■ SUPPLIED MATERIAL
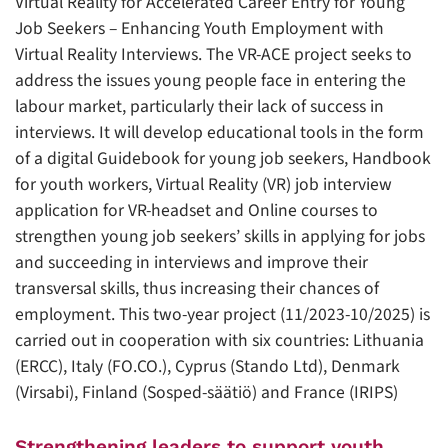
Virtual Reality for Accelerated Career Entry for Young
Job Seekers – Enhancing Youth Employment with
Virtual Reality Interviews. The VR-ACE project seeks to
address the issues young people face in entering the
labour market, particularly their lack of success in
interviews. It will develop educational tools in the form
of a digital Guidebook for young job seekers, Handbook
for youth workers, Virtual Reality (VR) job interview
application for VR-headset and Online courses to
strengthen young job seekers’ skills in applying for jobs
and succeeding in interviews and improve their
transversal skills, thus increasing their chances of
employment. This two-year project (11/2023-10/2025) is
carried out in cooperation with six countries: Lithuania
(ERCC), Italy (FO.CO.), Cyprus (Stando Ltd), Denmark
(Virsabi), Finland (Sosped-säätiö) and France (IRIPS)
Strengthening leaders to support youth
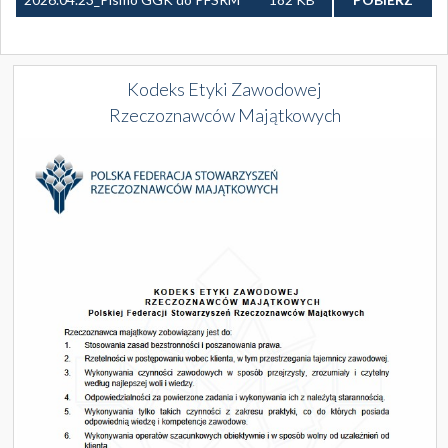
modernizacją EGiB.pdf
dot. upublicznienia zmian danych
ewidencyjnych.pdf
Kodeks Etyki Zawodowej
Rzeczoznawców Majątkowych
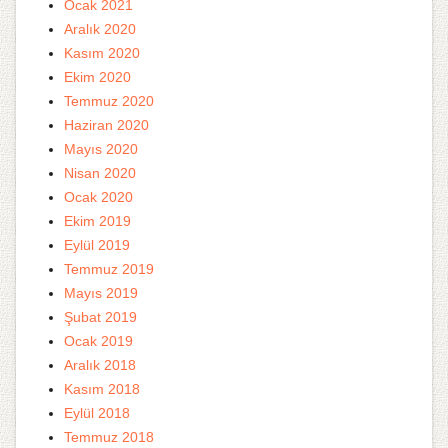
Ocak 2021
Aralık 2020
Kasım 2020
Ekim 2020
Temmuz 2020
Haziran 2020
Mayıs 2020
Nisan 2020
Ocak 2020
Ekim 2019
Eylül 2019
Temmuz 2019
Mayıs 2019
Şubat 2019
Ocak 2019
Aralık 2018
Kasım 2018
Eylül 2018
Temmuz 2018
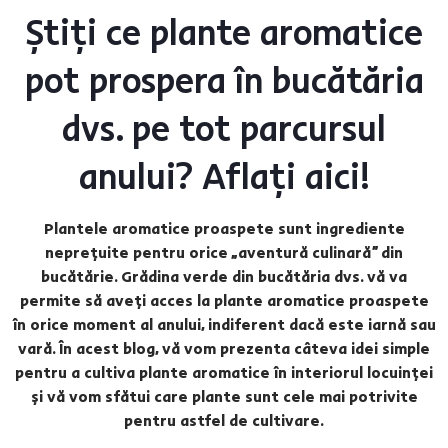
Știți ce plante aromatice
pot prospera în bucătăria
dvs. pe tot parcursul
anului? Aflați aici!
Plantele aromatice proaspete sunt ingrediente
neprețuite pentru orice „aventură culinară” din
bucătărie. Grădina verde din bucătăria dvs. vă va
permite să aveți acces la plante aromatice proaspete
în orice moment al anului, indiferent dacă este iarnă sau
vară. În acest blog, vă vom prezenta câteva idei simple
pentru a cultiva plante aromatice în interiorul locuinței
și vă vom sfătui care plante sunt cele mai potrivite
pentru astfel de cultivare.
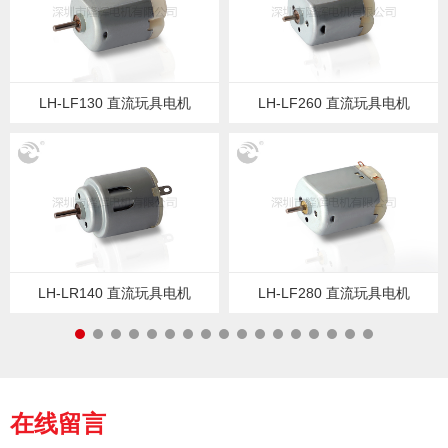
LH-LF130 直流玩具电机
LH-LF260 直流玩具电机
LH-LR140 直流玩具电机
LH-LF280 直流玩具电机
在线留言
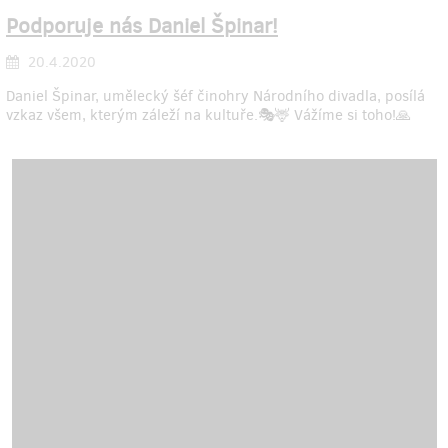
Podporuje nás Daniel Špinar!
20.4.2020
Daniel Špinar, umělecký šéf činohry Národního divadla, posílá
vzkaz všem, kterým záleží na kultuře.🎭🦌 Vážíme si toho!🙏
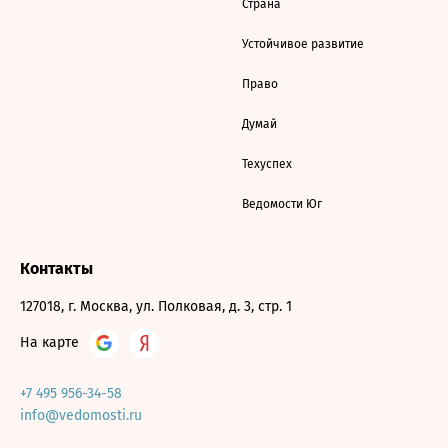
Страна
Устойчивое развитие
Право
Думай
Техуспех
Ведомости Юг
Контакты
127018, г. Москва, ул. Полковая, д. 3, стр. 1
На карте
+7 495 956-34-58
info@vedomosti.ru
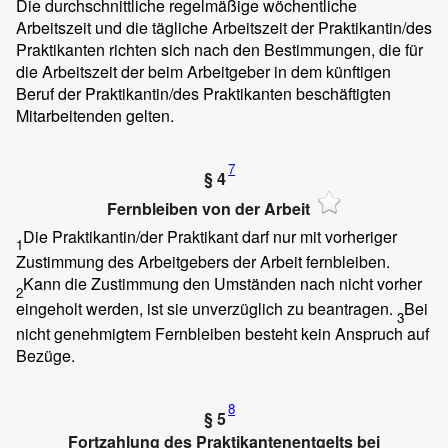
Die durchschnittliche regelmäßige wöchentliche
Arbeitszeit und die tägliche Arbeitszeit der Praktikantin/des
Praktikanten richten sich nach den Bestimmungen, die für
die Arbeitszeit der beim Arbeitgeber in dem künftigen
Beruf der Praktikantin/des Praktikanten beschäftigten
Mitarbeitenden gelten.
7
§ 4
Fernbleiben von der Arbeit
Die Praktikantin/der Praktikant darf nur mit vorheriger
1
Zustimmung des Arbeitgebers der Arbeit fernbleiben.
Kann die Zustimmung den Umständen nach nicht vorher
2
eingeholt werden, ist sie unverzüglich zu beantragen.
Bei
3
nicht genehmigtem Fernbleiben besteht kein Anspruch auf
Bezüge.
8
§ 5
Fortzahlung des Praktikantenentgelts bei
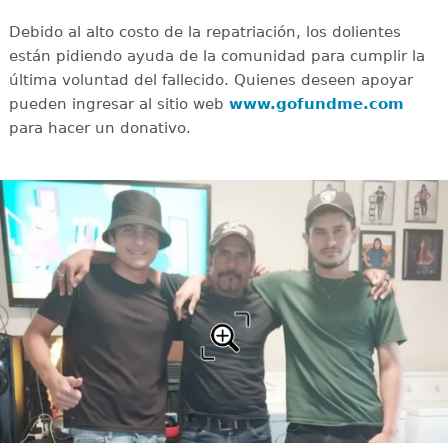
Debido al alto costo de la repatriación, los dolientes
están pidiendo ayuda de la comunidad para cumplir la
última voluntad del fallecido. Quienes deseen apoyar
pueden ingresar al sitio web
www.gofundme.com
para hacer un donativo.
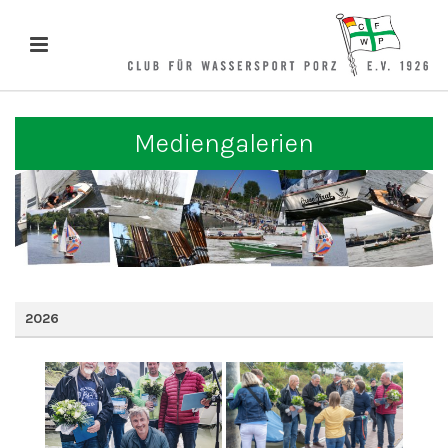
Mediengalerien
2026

■ REQUIREMENT
Write out the lines from the one with "Podporuje nás Daniel Špinar!" up to and including the one with "info@vedomosti.ru", leaving out the pictures.

■ EXPECTED ANSWER
Podporuje nás Daniel Špinar!
20.4.2020
Daniel Špinar, umělecký šéf činohry Národního divadla, posílá
vzkaz všem, kterým záleží na kultuře.🎭🦌 Vážíme si toho!🙏
Страна
Устойчивое развитие
Право
Думай
Техуспех
Ведомости Юг
Контакты
127018, г. Москва, ул. Полковая, д. 3, стр. 1
На карте
+7 495 956-34-58
info@vedomosti.ru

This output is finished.